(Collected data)
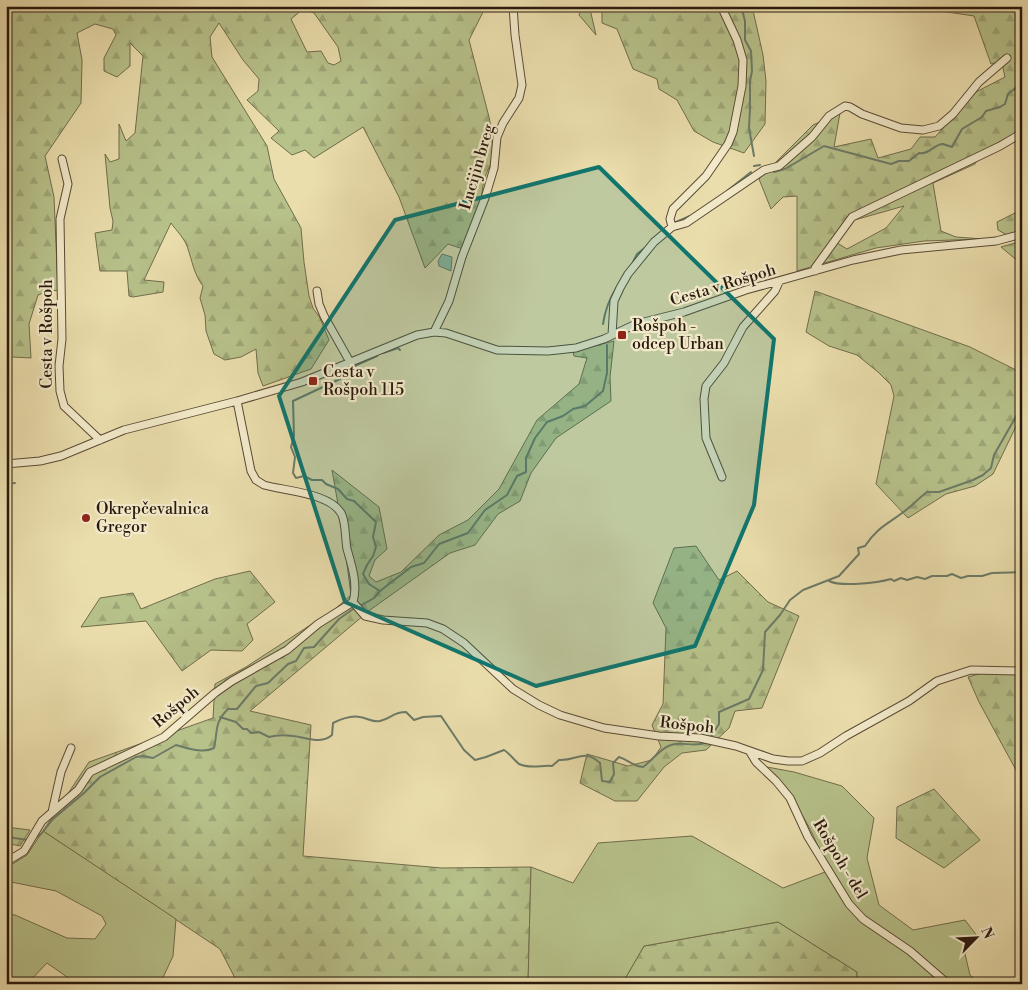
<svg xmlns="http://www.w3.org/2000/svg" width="1028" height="990" viewBox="0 0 1028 990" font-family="'Libre Bodoni',serif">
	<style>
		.forest { fill: url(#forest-firs); stroke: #706c4c; fill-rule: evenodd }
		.garden { fill: #b7c18a; stroke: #706c4c }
		.water { fill: #99bda4; stroke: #6c7b68 }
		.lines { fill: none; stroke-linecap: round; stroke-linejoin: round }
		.stream { stroke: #6c7b68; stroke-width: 2 }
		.minor-casing { stroke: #5a4a35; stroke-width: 9 }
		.minor { stroke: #f2eaca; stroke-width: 7 }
		.marked { fill: #0f766e; fill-opacity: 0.2; stroke: #0f766e; stroke-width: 4; stroke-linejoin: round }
		.poi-dot { fill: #8f2418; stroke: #f2eaca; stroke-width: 2 }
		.labels { text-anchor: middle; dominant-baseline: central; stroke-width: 4.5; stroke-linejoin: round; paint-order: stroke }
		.street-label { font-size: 16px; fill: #29180d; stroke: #f2eaca }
		.poi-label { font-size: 16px; fill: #29180d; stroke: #f2eaca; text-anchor: start }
	</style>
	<defs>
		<pattern id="forest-firs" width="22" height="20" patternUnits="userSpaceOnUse" patternTransform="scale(1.25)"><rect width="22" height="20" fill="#b7c18a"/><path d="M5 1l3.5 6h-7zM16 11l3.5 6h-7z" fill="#9da576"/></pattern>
	</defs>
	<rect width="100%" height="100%" fill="#ebdead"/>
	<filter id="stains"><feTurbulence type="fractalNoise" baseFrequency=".004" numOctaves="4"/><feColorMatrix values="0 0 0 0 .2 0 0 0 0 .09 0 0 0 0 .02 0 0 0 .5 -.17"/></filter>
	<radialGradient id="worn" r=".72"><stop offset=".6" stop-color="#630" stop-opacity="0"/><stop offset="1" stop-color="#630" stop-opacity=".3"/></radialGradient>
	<path class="forest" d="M6 6H486L469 40 489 117 496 152 484 179 481 199 463 249 448 244 425 268 399 197 363 127 314 158 305 150 292 155 271 138 279 131 247 100 258 91 259 79 243 60 219 23 210 37 212 57 267 146 274 179 301 228 304 262 309 296 313 308 320 318 329 340 311 369 263 386 258 373 256 349 241 357 225 360 214 354 206 331 205 315 200 298 203 286C194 275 192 260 187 246 184 238 176 230 171 223L144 280 164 282 163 292 133 297 129 296 127 271H100L95 233 112 230 113 221 110 208 105 154 110 162 119 159V124L126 141 135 133 143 56 130 43V66L117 77 104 71V58L116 35 113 29 95 24 77 33 82 60 81 103 45 156 54 197 58 291 51 290 38 295 29 324 31 358 13 357 6 361ZM303 9 314 13 338 47 341 61 334 65 328 63 321 51 307 52 291 19Z
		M583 6H752L763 55 766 81 765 124 744 153 713 142 694 131 677 100 659 89 657 79 633 69 617 29 602 23V10L590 9 596 35 579 15Z
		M936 6H1022V130L984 150 975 164 933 183 941 231 956 237 983 239 924 241 876 248 797 271V196L783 197 771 209 759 179 813 125 840 113 834 147 871 139 878 158 911 149 920 137H935L976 92 1005 77 1003 68 1005 60 991 64 974 16 941 11ZM904 206 886 228 847 249 834 241 844 223Z
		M1015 213 1022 214V231L1007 235 998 230 997 222Z
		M1022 241V260L1019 262 1001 247Z
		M815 291 970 347 1018 371 1022 368V414L993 474 975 486 946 494 908 518 876 484 894 396 891 385 878 372 857 355 829 346 806 332Z
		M614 341 610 377 611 401 556 438 531 473 520 501 498 514 475 545 450 553 370 610 250 711 311 725 303 856 442 868 531 867 528 984H238L220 949 43 831 89 762 213 718 215 684 246 667 335 609 351 595 343 533 332 470 379 507 387 549 375 560 369 576 376 582 401 572 439 535 468 520 499 489 537 420 579 384 587 358 574 356 573 351Z
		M696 546 719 580 737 571 768 602 799 616 762 708 735 711 729 728 706 750 682 753 664 767 637 801H615L580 783 587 754 628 766 652 760 661 747 652 725 663 704 666 628 653 603 674 548Z
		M250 571 275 602 247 624 253 640 242 651 211 650 182 671 146 621 81 627 100 598 133 593 141 609 215 579Z
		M986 672 1022 674V781L979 702 968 677Z
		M934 789 980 840 944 868 896 838 897 807Z
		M6 827 30 830 20 846 6 843Z
		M778 922 857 972V984H622L644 946Z"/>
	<path class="garden" d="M767 767 794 772 842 786 874 818 867 858 879 905 913 930 965 920 977 936 965 954 970 975 980 984H857V972L778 922 644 946 622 984H528L531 867 573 883 598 843 692 836 783 888 825 872C818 832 792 798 767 767Z
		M43 831 176 919 173 956 160 984H77L47 963 27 984H6V914L15 915 67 938 95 939 106 924 102 916 56 891 6 881V868L27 855Z"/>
	<path class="water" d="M442 254 452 257 451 271 439 266 438 261Z"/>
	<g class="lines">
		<path class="stream" d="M741 6 745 21V40L751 51 752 71 750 81V109L749 128 754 156
			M754 166 760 165
			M774 172 785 169 824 146 891 164 899 161H909L919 153C929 155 934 144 943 144 946 145 949 146 952 147L962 129 982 117 986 111 1000 107 1005 104 1008 94 1022 83
			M727 191 751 172
			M676 222 690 216
			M658 235 669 225
			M633 262 637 254 646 247
			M603 324C605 310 609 299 617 287
			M383 353 398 348 400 350
			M350 368 377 356
			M347 371 340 379 293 401 294 436 291 447 295 457 293 473 296 478 304 476 312 480H322L326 484 338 489 347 499 354 501 376 522 373 537 376 547 373 556 367 565 363 574 369 584 380 591
			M6 484 15 483
			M829 581C841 587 877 583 891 579L894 581 901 578 907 580 917 577 925 579 932 576H947L952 574 961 578 968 576H982L992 573 1022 572
			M360 606 374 598 380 591 411 567 424 563 439 544 468 533 485 510 507 495 517 476 526 472V458L535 438 547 422 563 416 573 409 585 406 603 391 607 373V345
			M220 717 236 722 243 729H247L251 733 259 732 269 737C276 735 285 735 293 736 306 737 321 745 332 735L333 723C341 719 351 715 360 717 367 718 374 723 380 721 392 718 393 712 406 712L414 720 423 717 441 716 464 750 475 760 486 757 504 750C509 753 515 761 519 764 529 769 542 765 552 766L559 760C578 761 583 748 600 763L602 781 610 782 614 774 613 763 619 757C629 760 632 766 643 767 652 761 660 748 671 745 683 741 695 748 707 742
			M710 738 719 724V712L749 699 763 670 765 632 780 615 790 600 803 590 839 576 859 554 858 548 865 546C877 527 890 523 906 510 914 504 920 497 927 492H939L973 480 983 475 991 468 994 455 1018 413 1022 391
			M6 835 14 838 28 840
			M34 839 41 834 53 819 84 793 100 777 136 757 143 756 153 758 176 745C188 748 203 754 214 748 218 730 214 723 228 709H237L256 686 268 683 288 664 296 661 304 648 314 647 339 619 356 607"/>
		<g class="minor-casing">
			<path id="minor" d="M62 159 68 184 60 219 62 339 59 366 60 391 64 406 100 440
				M672 227 670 219 673 209 706 176 728 144 733 132 742 86 743 60 737 40 721 6
				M815 271V268L852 217 1000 146 1022 133
				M317 291 319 304 324 316 350 362
				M434 332 449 301 462 257 485 198 494 168 497 137 503 123 519 98 522 85 515 35 513 6
				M612 335 614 301 620 288 628 274 654 242 672 227 686 223 764 170 779 166 812 137 829 116 845 106 850 107 862 114 901 128 923 130 939 126 953 114 979 82 1007 58
				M237 401 251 471 256 480 264 485C285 491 332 493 342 515 346 525 345 538 347 549 352 566 358 585 353 602
				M6 464 40 461 61 456 124 430 237 401 302 382 417 335 434 332 446 333 497 350 548 351 576 348 604 339 636 324 684 312 746 290 853 260 901 250 996 241 1022 234
				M722 477 706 438 704 399 706 386 724 363 743 327 775 291 779 282
				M353 602 365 616 383 620 427 623 443 629 464 643 513 689 539 705 560 715 604 728 659 736 700 738 736 746 773 759 788 761H802L820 753 846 736 909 701 937 681 971 670 1022 671
				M750 752 756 762 776 781 790 798 808 837 849 904 863 919 910 951 948 984
				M52 812 61 772 71 748
				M6 862 24 851 42 821 78 790 90 772 164 737 215 693 232 681 287 650 318 624 353 602"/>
		</g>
		<use href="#minor" class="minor"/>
	</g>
	<path class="marked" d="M599 167 774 339 754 505 695 646 536 686 345 602 279 396 395 220Z"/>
	<g class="poi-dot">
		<rect x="617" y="330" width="10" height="10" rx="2.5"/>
		<rect x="308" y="376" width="10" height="10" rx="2.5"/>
		<circle cx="86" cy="518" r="5"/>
	</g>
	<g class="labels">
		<g class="street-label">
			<text transform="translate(477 167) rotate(-74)">Lucijin breg</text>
			<text transform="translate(723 285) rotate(-17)">Cesta v Rošpoh</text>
			<text transform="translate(47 334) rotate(-90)">Cesta v Rošpoh</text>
			<text transform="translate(176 707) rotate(-40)">Rošpoh</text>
			<text transform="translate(687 725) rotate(6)">Rošpoh</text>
			<text transform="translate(840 859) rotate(59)">Rošpoh - del</text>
		</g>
		<g class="poi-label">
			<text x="632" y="326">Rošpoh -<tspan x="632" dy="18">odcep Urban</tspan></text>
			<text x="323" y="372">Cesta v<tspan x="323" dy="18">Rošpoh 115</tspan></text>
			<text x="96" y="509">Okrepčevalnica<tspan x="96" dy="18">Gregor</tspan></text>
		</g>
	</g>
	<rect width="1028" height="990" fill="none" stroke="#ebdead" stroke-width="25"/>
	<rect x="8" y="8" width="1013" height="975" fill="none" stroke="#29180d" stroke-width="2.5"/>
	<rect x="12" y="12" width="1003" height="965" fill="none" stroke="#29180d"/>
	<g transform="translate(976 938) rotate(66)" stroke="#f2eaca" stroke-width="4" paint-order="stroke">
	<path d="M0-4L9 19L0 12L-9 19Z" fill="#29180d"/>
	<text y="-8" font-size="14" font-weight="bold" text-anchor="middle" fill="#29180d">N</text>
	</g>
	<rect width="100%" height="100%" filter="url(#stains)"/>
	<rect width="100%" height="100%" fill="url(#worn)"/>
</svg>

## THE TASK
Each line above that contains "middle" must be copied out.

## RESPONSE AREA
		.labels { text-anchor: middle; dominant-baseline: central; stroke-width: 4.5; stroke-linejoin: round; paint-order: stroke }
	<text y="-8" font-size="14" font-weight="bold" text-anchor="middle" fill="#29180d">N</text>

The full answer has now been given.